CEO Ido Bukspan said: “We saw how we can leverage our technology to something even more that changed the needle significantly in the world. And the potential is huge.”
He said that Pliops developed the core product then “took it all the way and developed further than our product in order to show the end-to-end, amazing value of XDP to performance … It’s not just a specific area. It can be expanded. We did it all the way, developed all the stack and pieces of software needed in order to prove the value that our new AI tool can help AI developers get out much more from their existing GPUs.”
XDP LightningAI’s best fit is with inference workloads, where it enables an LLM, running a multi-tier inference process, to “remember” cached data but then replaces intermediate responses and data – the attention state – needed for a subsequent response, speeding up the end-to-end LLM processing time.
The LLM, running in a GPU server with, for example, high-bandwidth memory, and accessing NoSQL and vector databases, runs out of memory capacity during a multi-tier response. This requires old data, previously evicted from the HBM prefill cache, to be reloaded. LightningAI serves as a persistent memory tier for such data, enabling the GPU to avoid the HBM reload time penalty.
It runs in a networked x86 server networked by NVMe-oF to a GPU, and enables the GPU to sidestep a memory wall, more than doubling its speed, and also be around 50 percent more power-efficient. Pliops sees it as a great benefit to inference workloads using retrieval-augmented generation (RAG) and vectors, where the GPU servers will have limited memory capacity and operate in power-constrained environments.
A GPU will run the Pliops LLM KV-Cache Inference Plug-in software. It will use a Pliops API to issue standard GPU-initiated IO requesting Pliops CUDA key-value activity. The GPU servers’ BlueField DPUs send the request across a 400 GbE RDMA Ethernet fabric to ConnectX-7 NICs in the nearby (in-rack) XDP LightningAI server. There, it’s sent to the XDP-PRO ASIC, which wrangles the data operations using direct-attached SSDs.
The Pliops stack includes application (vLLM) modifications, a GPU CUDA library for NVMe key-value commands, and a NVMe-oF initial target for GPU and Lightning servers. The system can be deployed on standard 1 or 2RU ARM or x86-based servers, and is fully compliant with the vLLM framework.
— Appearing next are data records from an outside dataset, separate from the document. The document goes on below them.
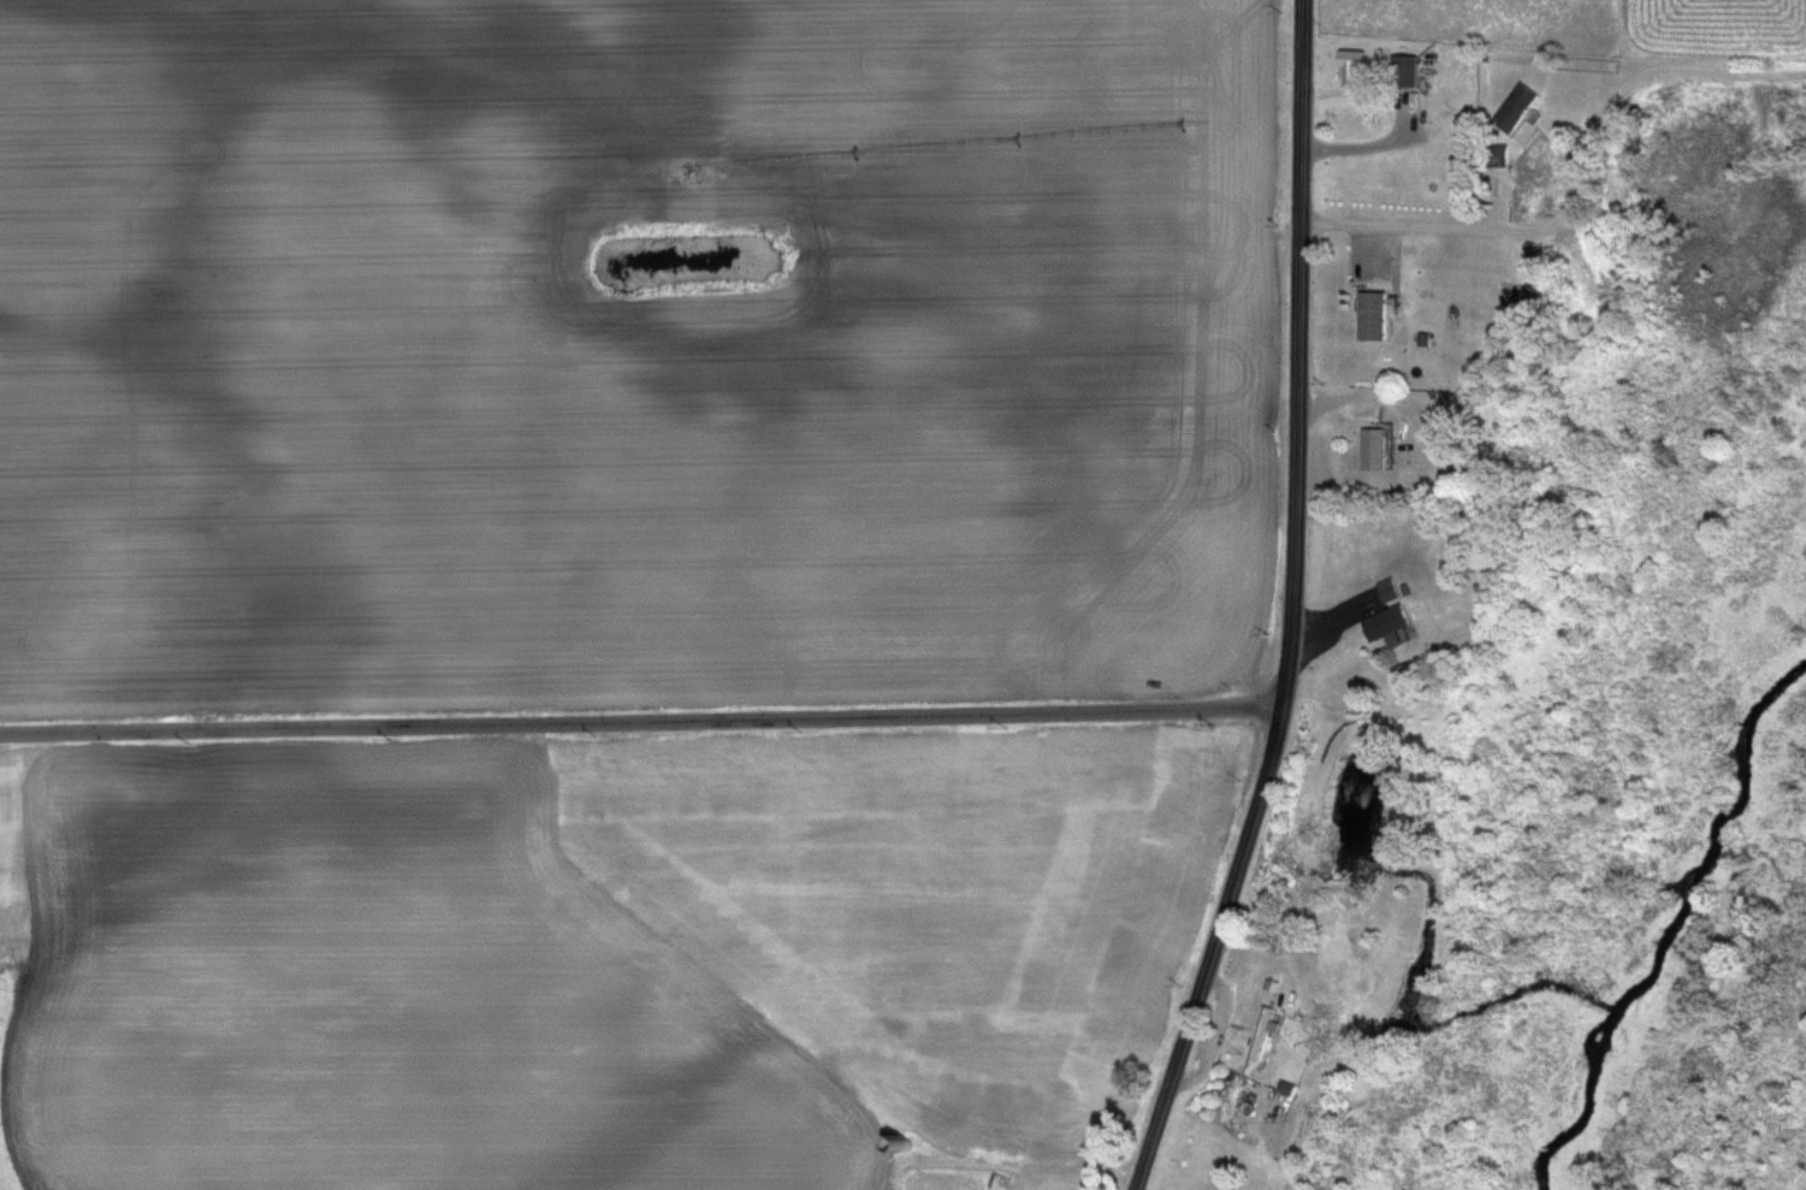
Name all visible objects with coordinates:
building: (1349, 68)
building: (1402, 71)
building: (1514, 107)
building: (1495, 154)
road: (1582, 194)
building: (1372, 315)
road: (1301, 352)
road: (1399, 394)
building: (1374, 448)
building: (1385, 620)
road: (641, 717)
road: (1213, 948)
building: (1259, 1033)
A single unit can serve multiple GPUs.
Pliops is working with potential customers, OEMs and ODMs. They can inspect demonstration and proof-of-concept XDP LightningAI units now, and the company will be at SC24 in Atlanta, November 17-22. We can expect additional GenAI applications to be supported beyond LLMs in the future, as well as even more LLM acceleration, between 2.5x and 3.0x.